> _TASK_:
Copy down the listing below exactly. Do not include pictures.
^^^^^^^^^^^^^^^^
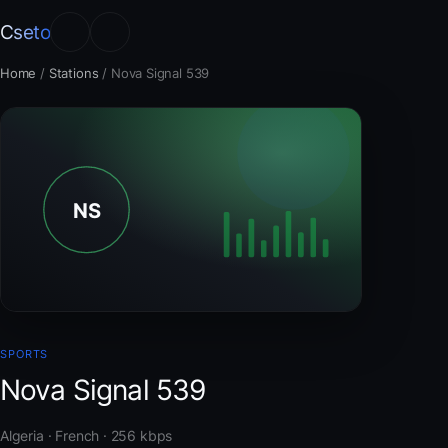
Cseto
Home
/
Stations
/
Nova Signal 539
SPORTS
Nova Signal 539
Algeria · French · 256 kbps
^^^^^^^^^^^^^^^^
> _FINISHED EXERCISE_:
Cseto
Home
/
Stations
/
Nova Signal 539
SPORTS
Nova Signal 539
Algeria · French · 256 kbps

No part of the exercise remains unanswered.